The only real data they had at hand were spots on an X-ray film, but scientists of the time, notably Linus Pauling and Max Perutz, had come up with a way of deciphering how crystals of proteins diffracted X-rays, and translating that information to bond-angles and structure. But DNA’s structure was much harder to decipher, and here Rosalind Franklin’s data and tragic story played a critical role. Still, the spots of DNA diffraction could not easily be built into an understandable model, and Franklin herself was struggling with it. But Watson and Crick used a combination of a thorough understanding of DNA chemistry, the physical rules by which they worked and building actual cardboard-and-wire models of the four nucleic acids making up DNA, to work out how DNA could assemble. Their physical model, like a jigsaw puzzle, fit perfectly. The experiments needed to test it were self-evident (and proved to be immediately true). The model also explained lots of existing data that had remained inexplicable.

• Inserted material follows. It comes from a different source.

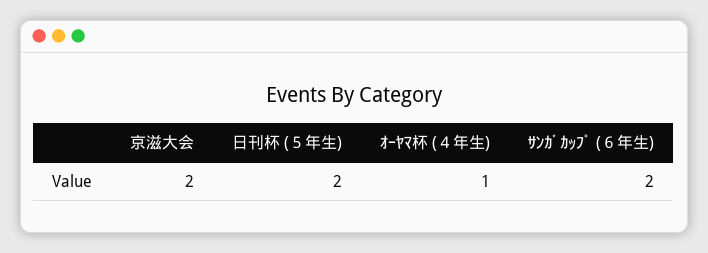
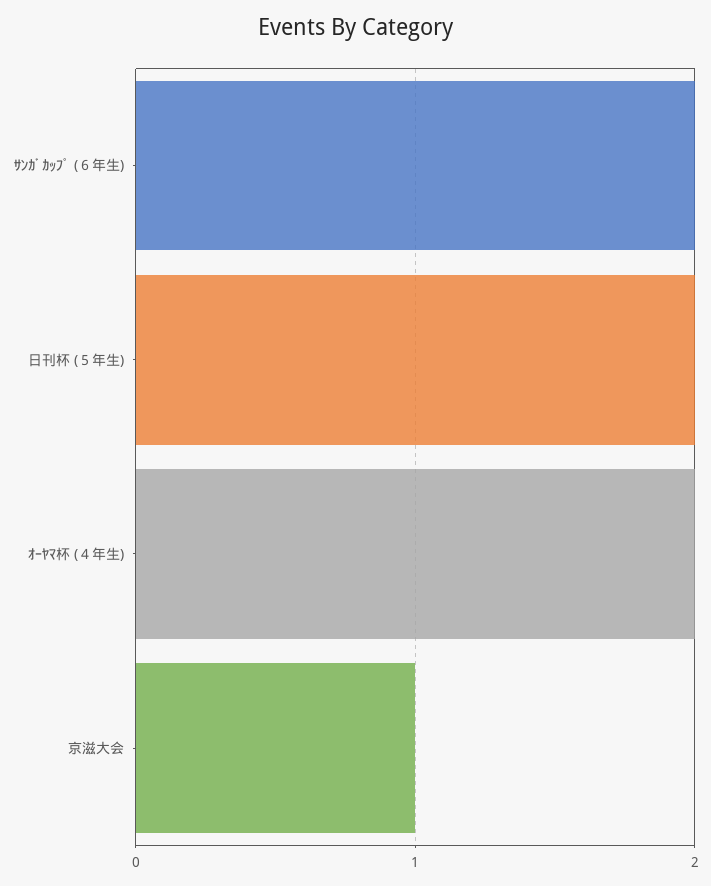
京滋大会: 2 -> 1
ｵｰﾔﾏ杯 (４年生): 1 -> 2

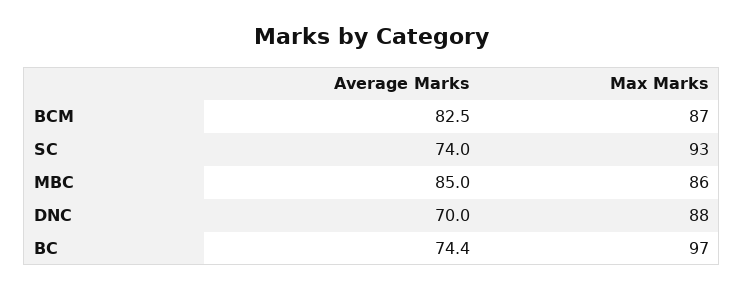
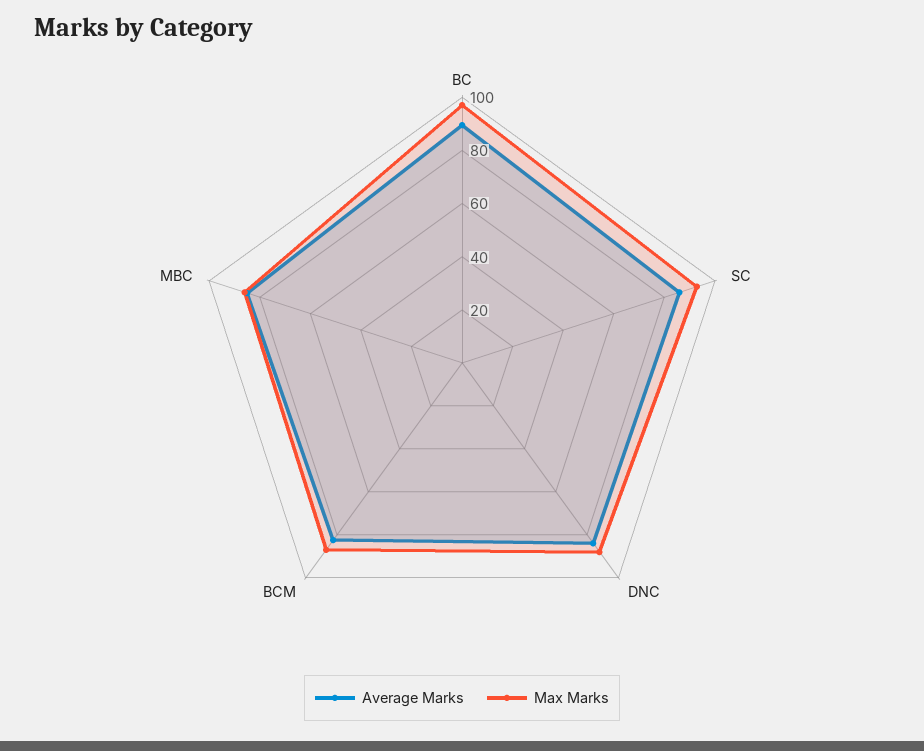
Average Marks, SC: 74 -> 85
Average Marks, DNC: 70 -> 85
Average Marks, BC: 74.4 -> 90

This moment truly transformed biology.
Now, all these models we’ve talked about come from experimental data and are built by using parsimonious explanations of the data to explain broader natural phenomenon. They don’t require a special ability in mathematics as such. But even in biology, there is a special place for the type of theory provided by physicists and mathematicians. At its best, mathematical modelling explains what is and is not possible and decisively helps rule out something very unlikely to be. This is very powerful when deterministic models are used. These can determine outcomes exactly the same way for a given set of initial conditions. This is also very powerful in stochastic models, which really are statistical models, where randomness is present but the outcomes are probabilistic distributions.

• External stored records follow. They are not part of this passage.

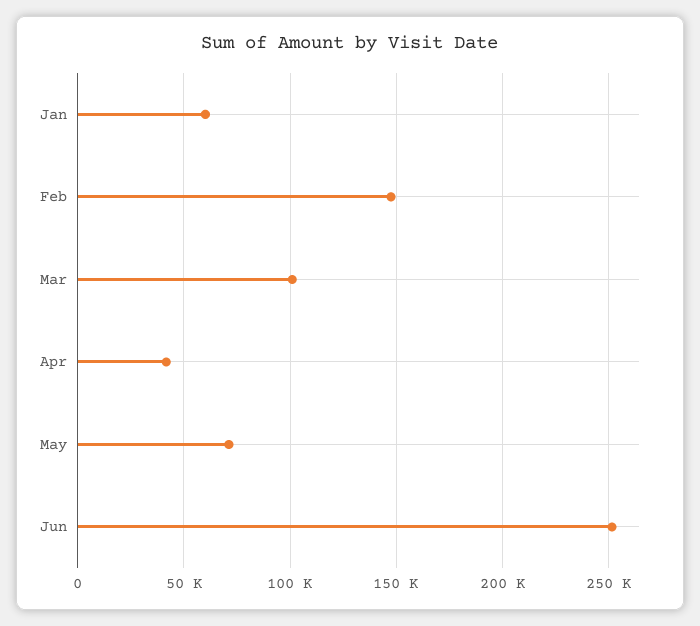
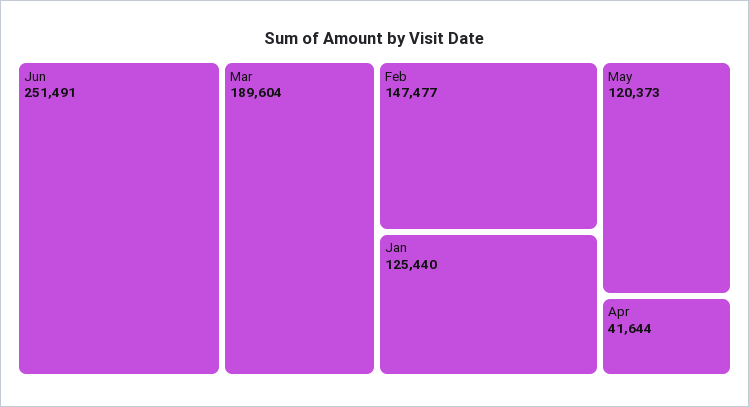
Jan: 60000 -> 125440
Mar: 100000 -> 189604
May: 70000 -> 120373

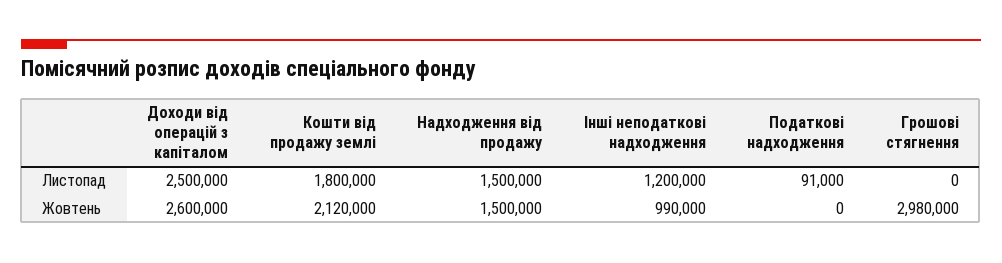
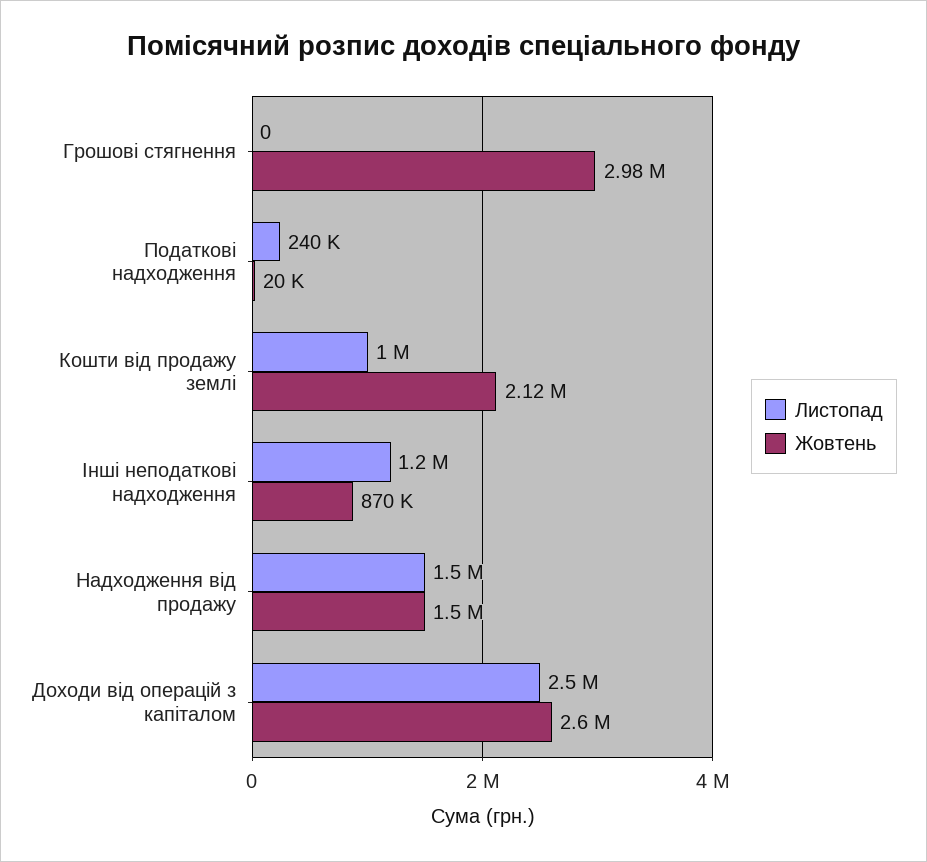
Листопад, Кошти від продажу землі: 1800000 -> 1000000
Листопад, Податкові надходження: 91000 -> 240000
Жовтень, Інші неподаткові надходження: 990000 -> 870000
Жовтень, Податкові надходження: 0 -> 20000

When done rigorously, statistical models make a compelling argument on what is the most statistically likely explanation for a phenomenon or outcome for an event. There are other types of modelling in biology that heavily rely on aspects of mathematical modelling. This includes constructing metabolic or signalling networks in cells or organisms, which tell you how information is transferred within organisms (these could be food, chemical molecules or external stimulus). This also includes cellular modelling – understanding how proteins fold and function. And concepts from mathematical modelling are heavily used in assembling big genomes as well as making sense of the enormous amounts of information in the metagenomes of multiple organisms.
Theory, in biology, has now almost come full circle, from being prominent a century ago to fading into near obscurity to now coming back into prominence. The importance of theory is only going to increase in the coming years of Big Data. A future in biological discovery for a student with no appreciation of mathematics seems somewhat bleak. So in our current frenetic era of experimental biology, let us raise a small toast of appreciation for theory and models, which help us understand how the natural world works.
Sunil Laxman is a scientist at the Institute for Stem Cell Biology and Regenerative Medicine, studying cellular decision-making. He has a keen interest in the history and process of science and how science influences society.